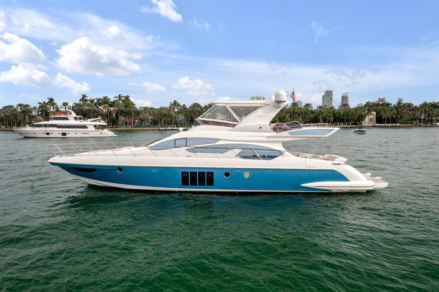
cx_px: 220
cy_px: 146
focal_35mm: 28
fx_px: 341
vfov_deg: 46.4
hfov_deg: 65.5
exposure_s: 1/100
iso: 200
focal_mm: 10.26
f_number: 7.1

========================================================================

• _Work to be completed_:
Transcribe the records word for word and include no pictures.

• _Answer to the exercise_:
cx_px: 220
cy_px: 146
focal_35mm: 28
fx_px: 341
vfov_deg: 46.4
hfov_deg: 65.5
exposure_s: 1/100
iso: 200
focal_mm: 10.26
f_number: 7.1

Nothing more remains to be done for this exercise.